▶ _Условия задания_:
Продолжите письмо И. В. Одоевцевой В. Ф. Маркову, начав сразу после последнего приведённого в нём предложения.

▶ _Фрагмент текста_:
«…Я не имею отношения к Серебряному веку…»: Письма И.В. Одоевцевой В.Ф. Маркову (1956-1975) - страница 3
Но я отвлеклась. Продолжаю о Вас. Статья В<аша> о футуризме[19] — я с ней и ее выводами согласна. Интересная и нужная статья. Совершенно верно — в России победил акмеизм — хотя лучше бы, по-моему, без его победы.
К Вашей «Ладе» отношусь холоднее. Дело тут, мне кажется, в неудачном размере. Трехстопный ямб слишком барабанно однообразен и — а lа longue[20] — утомителен. Очарователен конец — весь вздох «Лады» — и «страна моя Трансваль» отлично. Все до самой последней точки. Еще хороши две строфы — «Мы тут поем…» до «Быть может вспыхнет свет». Но все слишком — по-моему, конечно — длинно и слегка риторично. Хотелось бы мне тоже узнать, Mip выхолощенных душ — опечатка или нет? Я большой любитель перебоя ритма и кубарем крутящихся рифм, но тут выхолощеных вместо холощеных как-то неоправданно останавливает внимание. И некоторые пятые строчки тоже.

[Сохранённые записи]

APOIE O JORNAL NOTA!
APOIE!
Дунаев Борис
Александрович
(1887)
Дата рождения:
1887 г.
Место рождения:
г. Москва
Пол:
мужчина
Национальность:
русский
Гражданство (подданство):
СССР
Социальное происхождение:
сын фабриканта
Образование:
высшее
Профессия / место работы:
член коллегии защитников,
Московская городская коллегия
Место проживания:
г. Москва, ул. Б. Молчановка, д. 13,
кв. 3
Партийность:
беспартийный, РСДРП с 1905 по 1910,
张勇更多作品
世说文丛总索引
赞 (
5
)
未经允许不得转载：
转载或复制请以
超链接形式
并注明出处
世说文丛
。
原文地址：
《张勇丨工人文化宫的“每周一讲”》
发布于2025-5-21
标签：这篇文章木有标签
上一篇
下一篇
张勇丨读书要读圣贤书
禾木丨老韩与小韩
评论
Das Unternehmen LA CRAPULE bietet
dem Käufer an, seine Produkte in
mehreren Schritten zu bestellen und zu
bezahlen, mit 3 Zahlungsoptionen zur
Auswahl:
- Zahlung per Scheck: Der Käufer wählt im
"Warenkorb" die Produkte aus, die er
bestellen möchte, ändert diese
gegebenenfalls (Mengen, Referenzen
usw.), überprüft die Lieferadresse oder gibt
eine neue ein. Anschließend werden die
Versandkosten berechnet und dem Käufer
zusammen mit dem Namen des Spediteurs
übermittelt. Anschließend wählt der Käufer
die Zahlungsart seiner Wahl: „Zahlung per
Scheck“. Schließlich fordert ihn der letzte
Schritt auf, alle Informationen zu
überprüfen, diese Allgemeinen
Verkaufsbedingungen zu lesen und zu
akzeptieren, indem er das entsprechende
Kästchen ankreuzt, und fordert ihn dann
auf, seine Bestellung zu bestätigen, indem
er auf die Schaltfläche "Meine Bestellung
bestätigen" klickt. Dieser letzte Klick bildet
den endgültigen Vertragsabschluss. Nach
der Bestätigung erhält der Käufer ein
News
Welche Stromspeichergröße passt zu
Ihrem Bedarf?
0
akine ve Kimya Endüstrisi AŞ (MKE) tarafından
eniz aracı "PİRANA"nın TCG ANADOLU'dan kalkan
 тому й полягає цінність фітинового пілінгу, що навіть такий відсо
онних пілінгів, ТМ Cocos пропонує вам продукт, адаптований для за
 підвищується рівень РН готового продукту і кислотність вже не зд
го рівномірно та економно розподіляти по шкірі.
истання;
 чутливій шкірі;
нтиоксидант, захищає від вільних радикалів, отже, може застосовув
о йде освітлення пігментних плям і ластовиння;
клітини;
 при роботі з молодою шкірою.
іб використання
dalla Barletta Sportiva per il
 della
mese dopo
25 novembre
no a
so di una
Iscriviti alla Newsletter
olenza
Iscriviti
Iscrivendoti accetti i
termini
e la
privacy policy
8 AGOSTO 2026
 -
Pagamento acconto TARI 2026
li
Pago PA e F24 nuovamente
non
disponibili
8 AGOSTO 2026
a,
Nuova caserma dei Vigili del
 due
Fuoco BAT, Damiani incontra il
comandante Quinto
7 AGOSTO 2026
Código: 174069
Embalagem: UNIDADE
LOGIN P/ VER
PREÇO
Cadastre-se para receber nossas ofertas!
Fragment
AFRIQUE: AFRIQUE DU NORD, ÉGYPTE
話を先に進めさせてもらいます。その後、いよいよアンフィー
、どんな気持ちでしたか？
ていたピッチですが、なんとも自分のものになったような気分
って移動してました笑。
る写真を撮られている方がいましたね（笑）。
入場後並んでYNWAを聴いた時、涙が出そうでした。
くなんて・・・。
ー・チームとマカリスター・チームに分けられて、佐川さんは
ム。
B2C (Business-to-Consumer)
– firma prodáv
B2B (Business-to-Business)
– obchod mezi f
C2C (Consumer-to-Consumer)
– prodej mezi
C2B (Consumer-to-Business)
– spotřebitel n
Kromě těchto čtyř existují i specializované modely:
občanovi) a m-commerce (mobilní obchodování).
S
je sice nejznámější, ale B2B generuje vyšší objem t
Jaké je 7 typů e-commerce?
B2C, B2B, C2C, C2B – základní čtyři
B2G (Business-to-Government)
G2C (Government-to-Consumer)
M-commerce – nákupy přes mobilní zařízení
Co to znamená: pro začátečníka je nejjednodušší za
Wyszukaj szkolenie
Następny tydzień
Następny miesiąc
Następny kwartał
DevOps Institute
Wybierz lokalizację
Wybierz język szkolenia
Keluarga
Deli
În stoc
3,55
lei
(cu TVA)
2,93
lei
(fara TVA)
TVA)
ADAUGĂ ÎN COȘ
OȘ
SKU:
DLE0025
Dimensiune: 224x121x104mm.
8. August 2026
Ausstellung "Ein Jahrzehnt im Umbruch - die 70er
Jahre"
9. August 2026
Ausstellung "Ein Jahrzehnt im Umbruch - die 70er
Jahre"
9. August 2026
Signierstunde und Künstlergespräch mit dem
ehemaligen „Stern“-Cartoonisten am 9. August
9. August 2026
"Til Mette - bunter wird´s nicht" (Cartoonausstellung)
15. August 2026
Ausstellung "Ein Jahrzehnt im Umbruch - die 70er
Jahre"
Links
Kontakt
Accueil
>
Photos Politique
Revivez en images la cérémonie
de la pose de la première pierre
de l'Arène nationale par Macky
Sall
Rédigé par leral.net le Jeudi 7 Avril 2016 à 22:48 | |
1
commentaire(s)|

▶ _Результат выполнения_:
Вы пишете, что Париж не любит нового. Любит, и еще как. Говорю за себя. Но в В<ашей> «Ладе» я, нарочно прочитав ее во второй раз, никак не смогла найти ничего нового, хотя она меня местами и трогает:
И стих вдруг
написать бы,
Чтоб легче людям жить.
Поверила, что В<ам> это удастся. Не тот результат, на который Вы рассчитывали, а все же… я говорила Вам.
Но вот что в Париже пишут короткие стихи оттого, что mon verse est petit…[21] Ведь это не о величине стихотворений, а дарования. И не совсем верно, что в Париже пишутся только короткие стихи.
Читали в «Н<овом> ж<урнале>» «Глюка»[22] Корвина-Пиотровского? Другое дело, что лучше бы этого «Глюка» вовсе не было — но в длине ему не откажешь. И я тоже, к примеру, пишу стихи в 50 стр<ок>, хотя Гумилев учил, что больше 7 строф лирические стихи не выдерживают — превращаются в скуку[23].
Видите, как я разговорилась. Это оттого, что я часто думала о Вас и Вы уже с самых «Гурилевских романсов» участвуете в моих мыслях. А со времени В<ашего> первого письма вошли в наши разговоры с Г<еоргием> В<ладимировичем> и стали одной из наших повседневных тем.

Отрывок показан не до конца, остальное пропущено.